Node Position Owns keys
N5 5 56 to 5
N20 20 6 to 20
N30 30 21 to 30
N40 40 31 to 40
N55 55 41 to 55

N20’s successor pointer updates from N40 to N30. N30’s successor is N40. Every other successor pointer in the ring is unchanged. Finger tables are updated in the background by the stabilization protocol.

N5, N20, and N55 do not move any keys. The keys that move are only those in positions 21-30, and they move from N40 to N30. Nothing else changes.


Dynamo: No Finger Tables, No Hops

Chord’s finger tables are an elegant solution to a specific problem: in a peer-to-peer network with millions of nodes and no central authority, no node can afford to know the full membership of the ring. Finger tables let each node store only O(log2 n) references while still guaranteeing O(log2 n) lookup.

Amazon Dynamo operates under different constraints. It runs in a controlled environment, potentially spanning multiple data centers for fault tolerance and supporting thousands of virtual nodes.
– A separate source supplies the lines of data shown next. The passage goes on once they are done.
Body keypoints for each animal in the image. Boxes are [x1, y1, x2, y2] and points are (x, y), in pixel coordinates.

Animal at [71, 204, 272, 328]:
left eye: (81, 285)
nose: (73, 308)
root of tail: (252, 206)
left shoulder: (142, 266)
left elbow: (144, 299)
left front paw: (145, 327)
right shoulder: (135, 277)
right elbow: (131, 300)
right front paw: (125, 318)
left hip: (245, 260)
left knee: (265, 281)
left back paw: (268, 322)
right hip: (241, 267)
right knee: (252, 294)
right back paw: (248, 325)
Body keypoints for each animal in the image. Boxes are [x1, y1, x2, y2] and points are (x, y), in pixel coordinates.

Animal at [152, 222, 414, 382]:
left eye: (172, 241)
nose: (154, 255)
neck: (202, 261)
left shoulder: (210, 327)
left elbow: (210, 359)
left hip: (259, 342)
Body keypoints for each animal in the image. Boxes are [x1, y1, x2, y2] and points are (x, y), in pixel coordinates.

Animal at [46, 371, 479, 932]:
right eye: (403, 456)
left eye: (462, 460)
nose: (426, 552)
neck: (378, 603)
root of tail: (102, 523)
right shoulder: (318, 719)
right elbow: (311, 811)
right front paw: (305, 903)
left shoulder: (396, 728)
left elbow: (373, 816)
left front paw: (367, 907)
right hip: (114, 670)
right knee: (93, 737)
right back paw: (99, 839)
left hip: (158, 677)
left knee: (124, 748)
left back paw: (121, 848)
However, membership is managed administratively rather than open to arbitrary participants. Nodes join and leave under Amazon’s control, not at the whim of anonymous peers. Membership changes are infrequent and propagate reliably through gossip. (periodic announcements). In that environment, every node can afford to maintain a complete map of the ring.
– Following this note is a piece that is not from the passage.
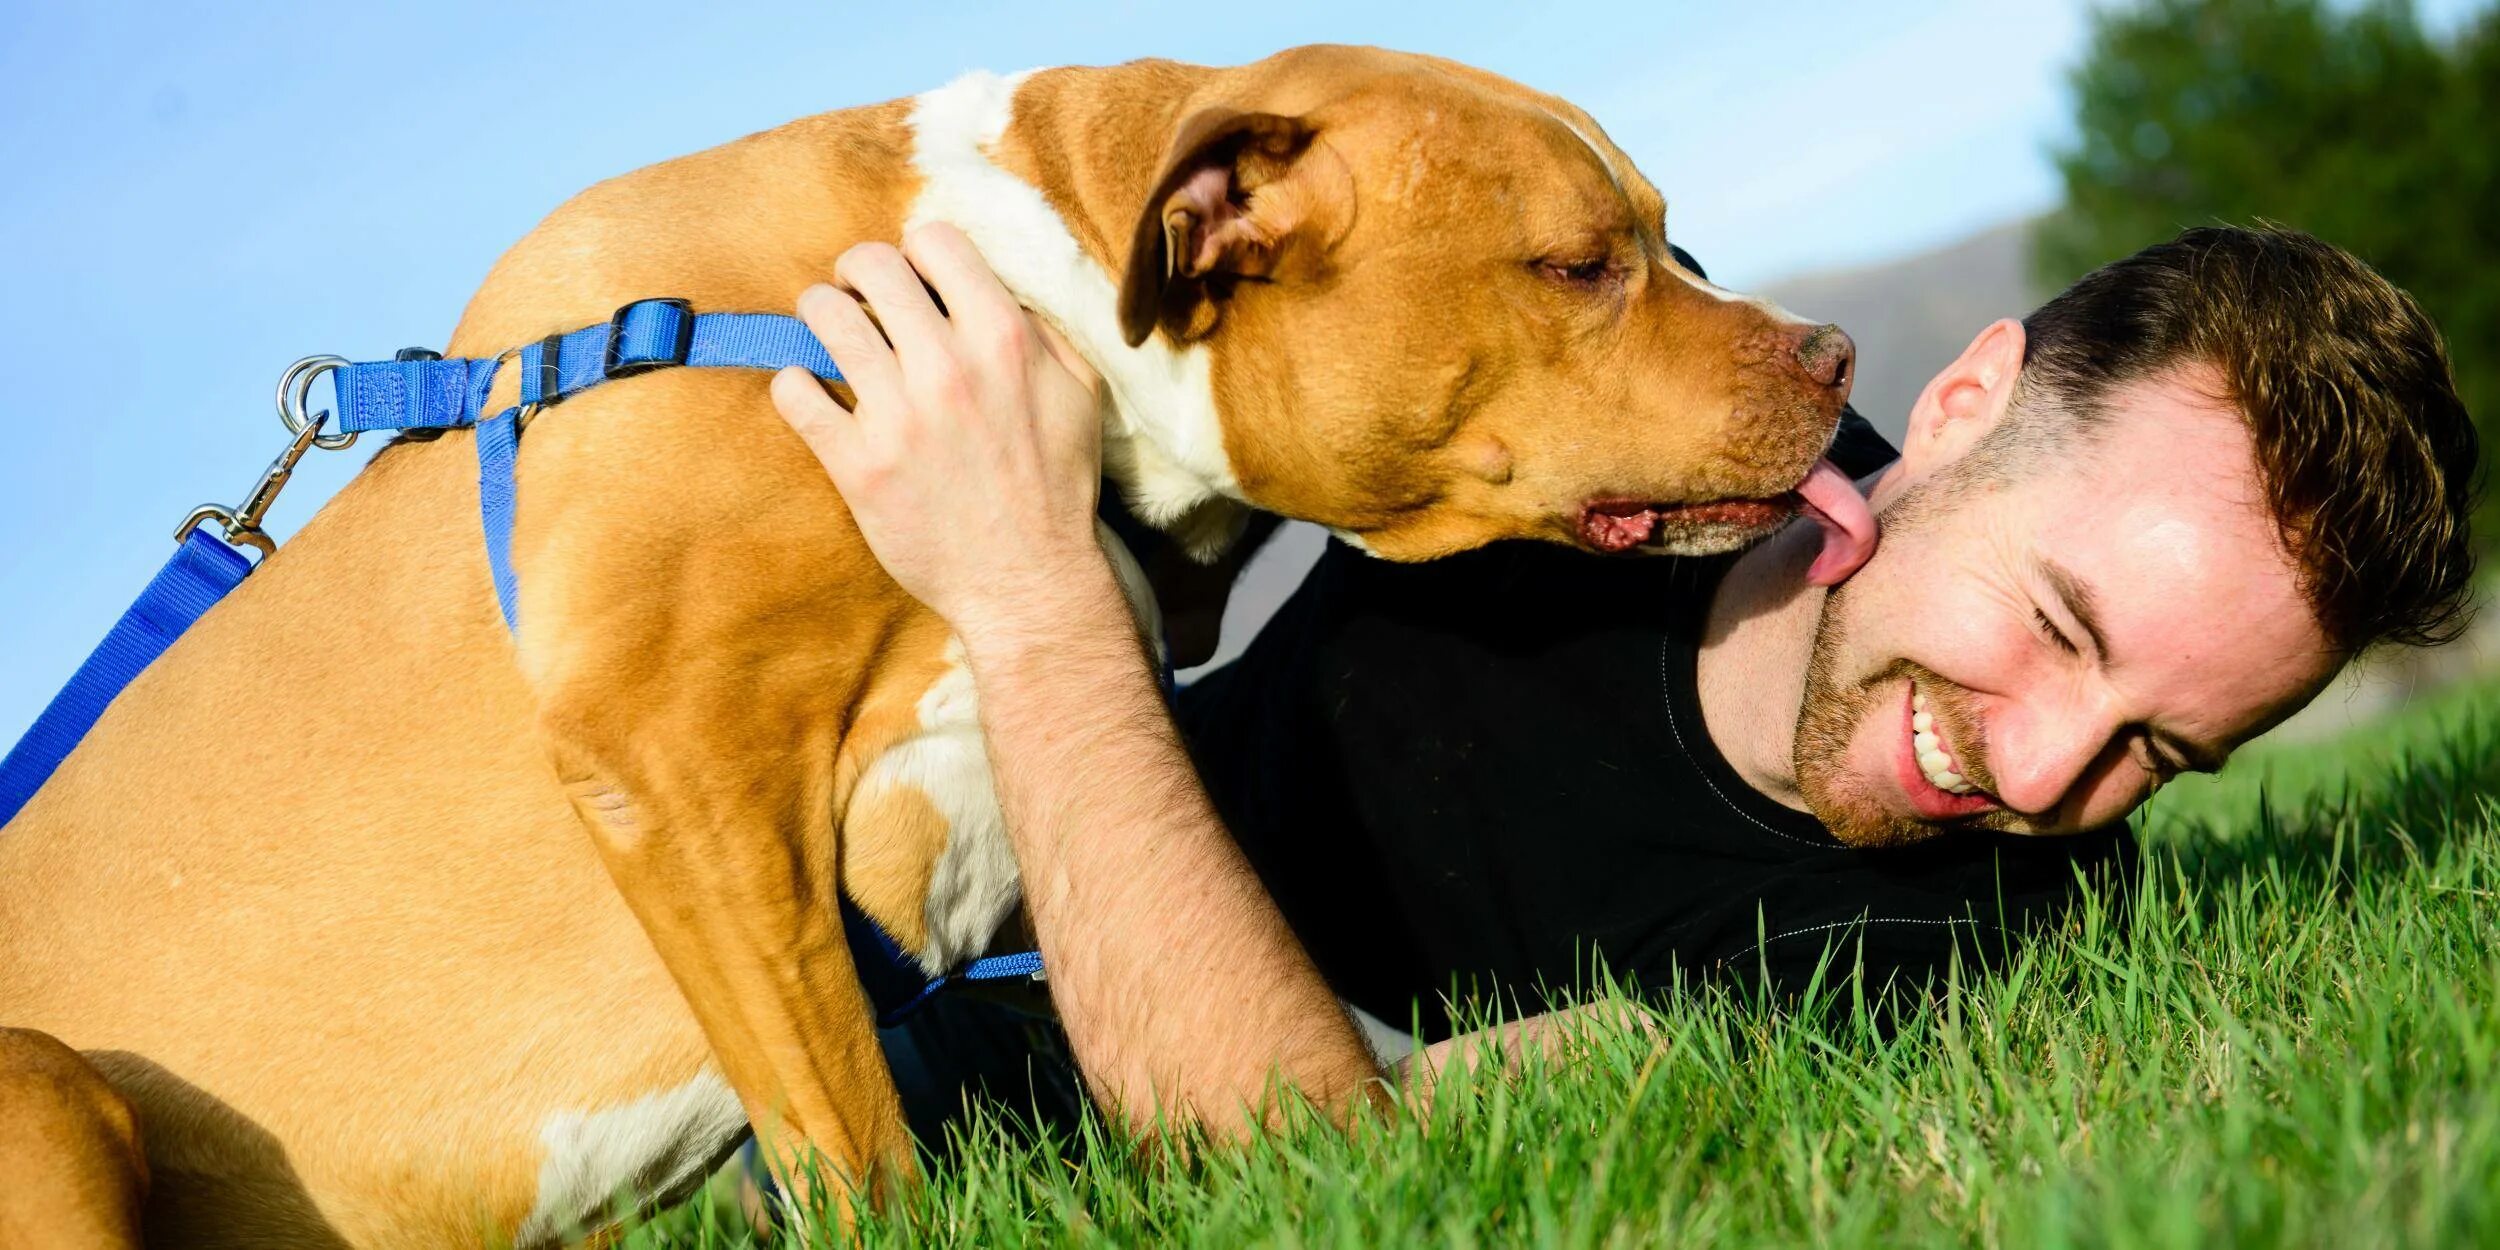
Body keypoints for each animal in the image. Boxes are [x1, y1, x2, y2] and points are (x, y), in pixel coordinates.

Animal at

Rather than using finger tables, each Dynamo node stores the full membership: the hash range that every other node is responsible for.
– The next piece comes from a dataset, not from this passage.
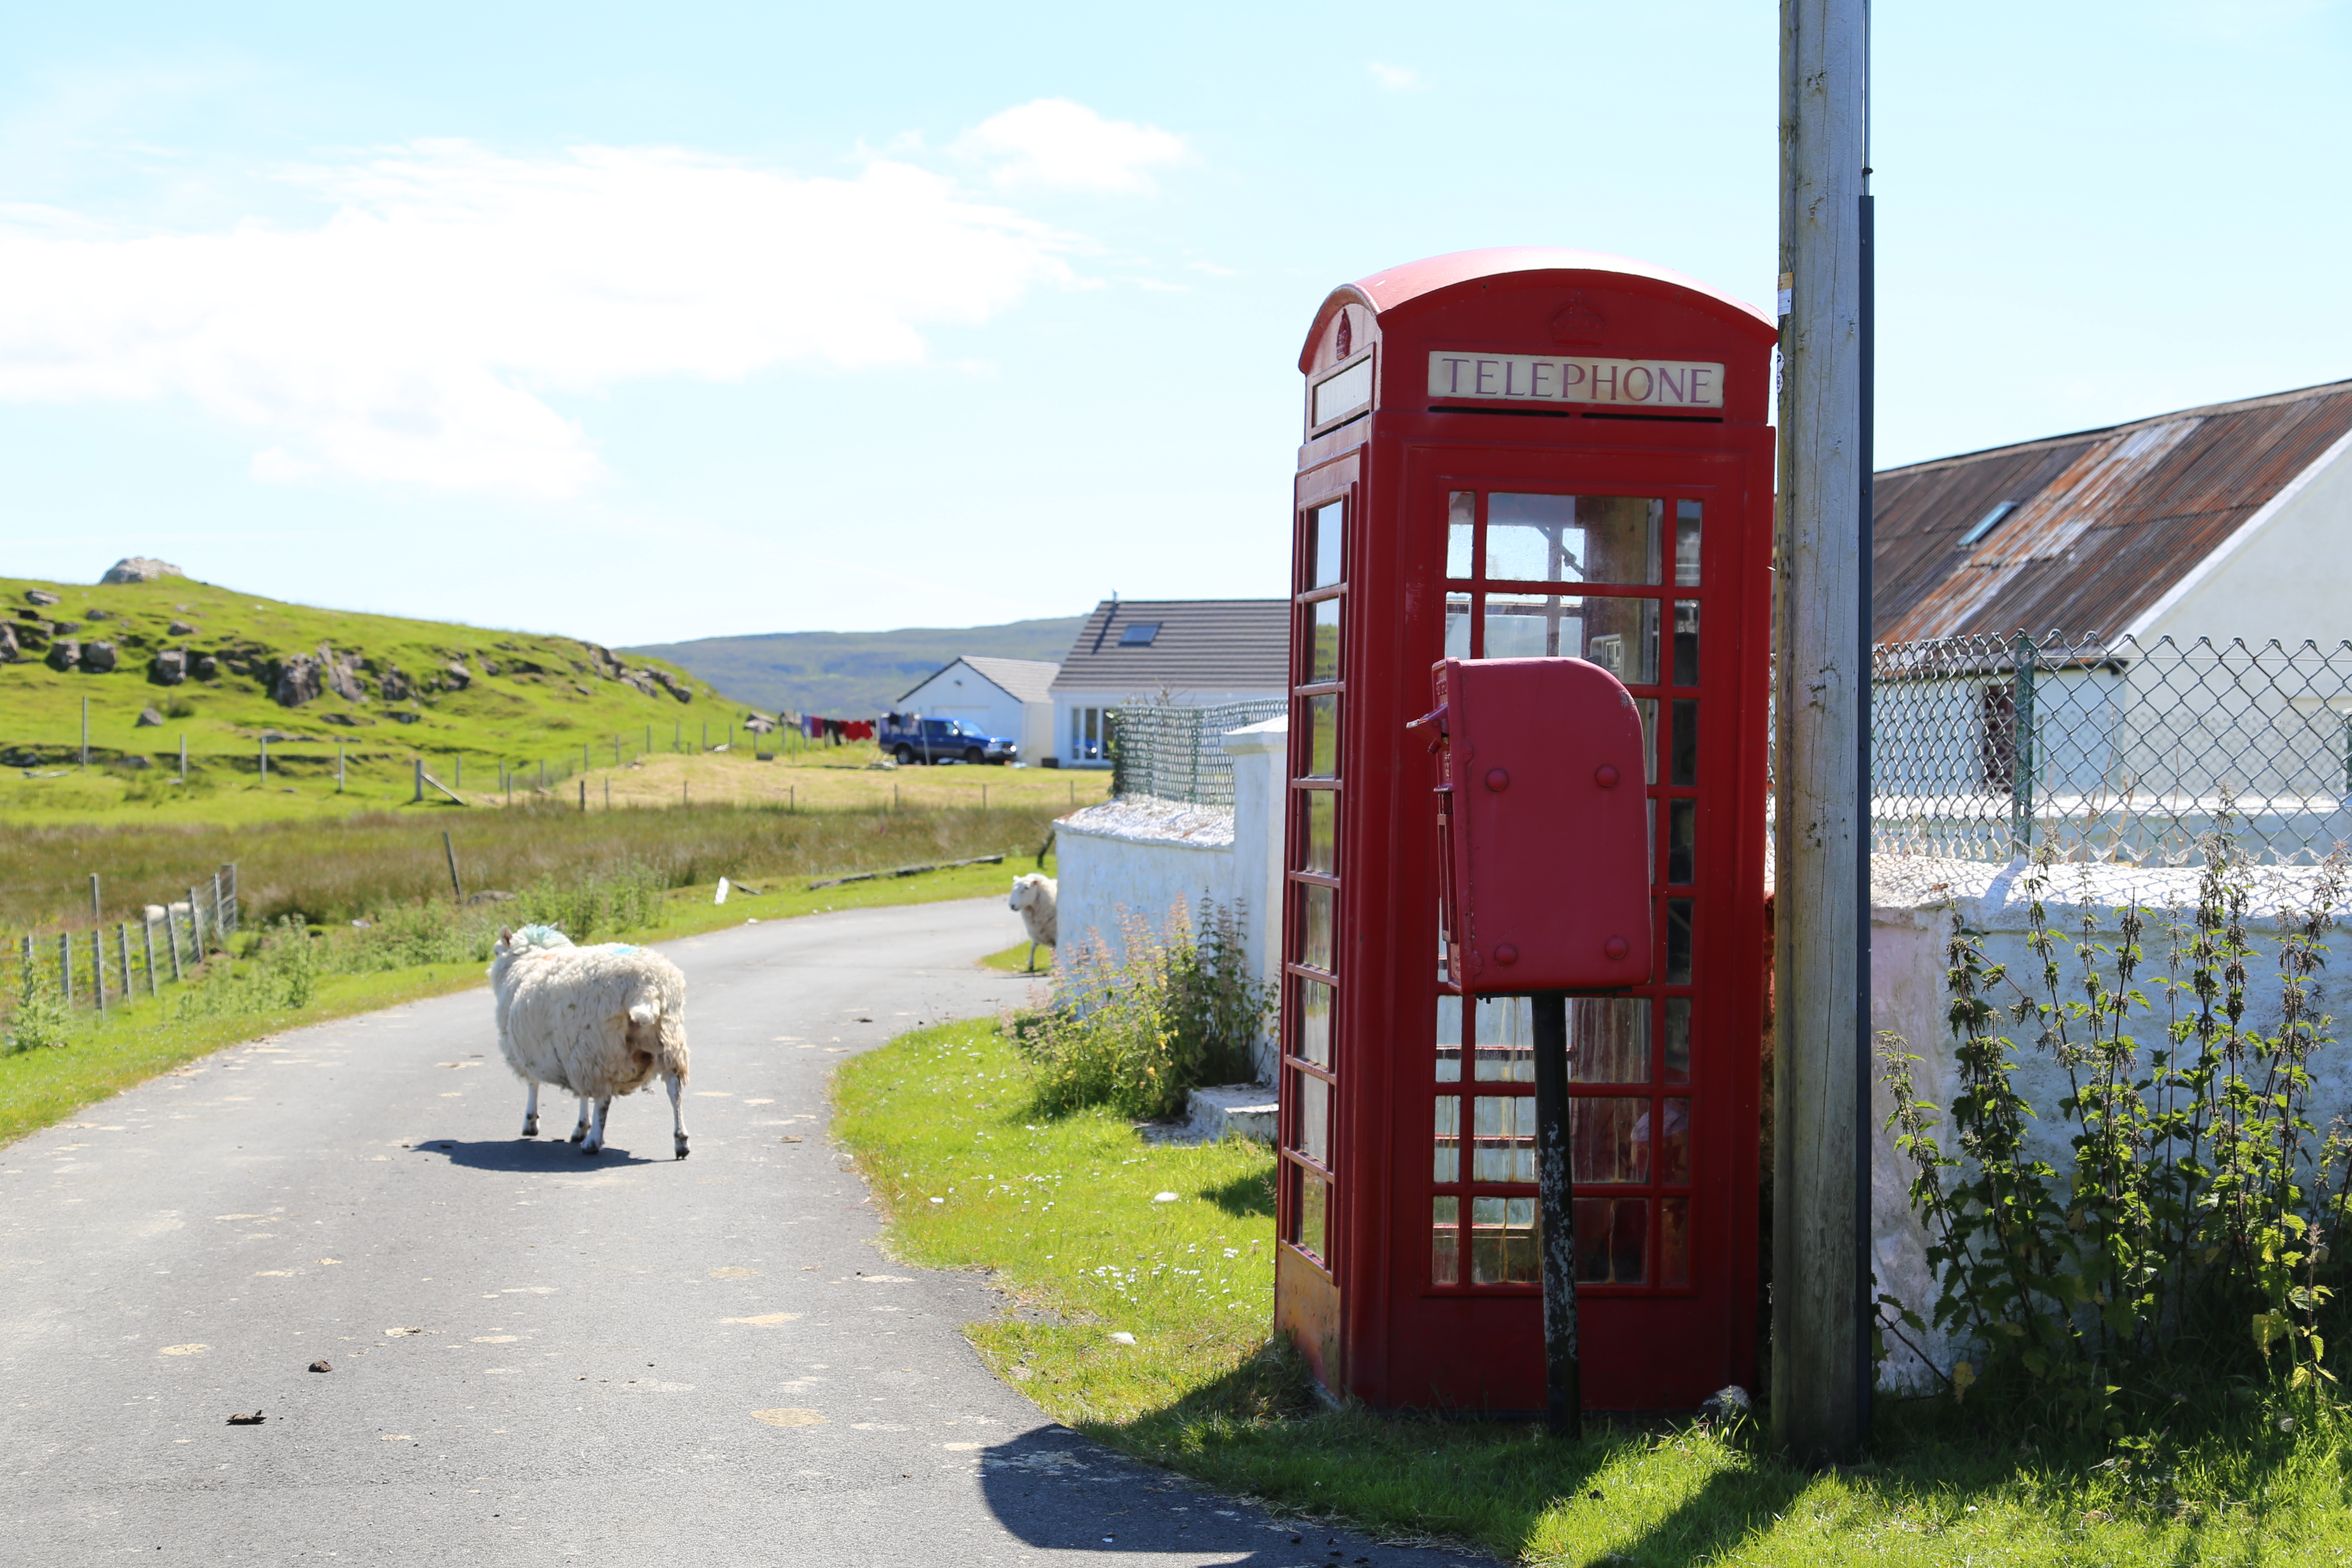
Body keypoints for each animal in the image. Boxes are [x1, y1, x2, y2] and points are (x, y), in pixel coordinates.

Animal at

When a request arrives, the receiving node computes the target position from the key’s hash, looks up which node owns that range in its local table, and forwards the request directly. This is a single network hop regardless of ring size: an O(1) lookup.

Using our four-node ring as an example, every node would hold a table like this:

Hash range Responsible node
56 to 5 N5
6 to 20 N20
21 to 40 N40
41 to 55 N55

A request arriving at N5 for key hash 47 does not need to route through any intermediate node. N5 checks its local table, sees that 47 falls in the range 41-55, and sends the request directly to N55 in one hop.

This is what the Dynamo paper means when it describes Dynamo as a zero-hop DHT. The trade-off is straightforward: each node uses more memory (a full membership table rather than a finger table with log n entries) and the gossip protocol must propagate membership changes to every node. In exchange, routing latency is eliminated entirely. For a latency-sensitive service like a shopping cart, that is a trade worth making.

Both systems route a query from an arbitrary starting node to the node responsible for a key, using only local information at each hop. The difference is the geometry.

In CAN, the identifier space is multi-dimensional, and routing moves toward the target by correcting one coordinate at a time. In Chord, the identifier space is a one-dimensional ring, and routing jumps ahead using exponentially spaced finger table entries.

In Dynamo, every node holds the complete membership table, so any node can forward a request directly to the responsible node in a single hop. CAN and Chord are designed for open, decentralized networks where no node can know the full membership. Dynamo trades that generality for O(1) routing by requiring every node to maintain full ring knowledge, which is a practical and optimal choice when membership is managed and propagated via gossip in a controlled environment.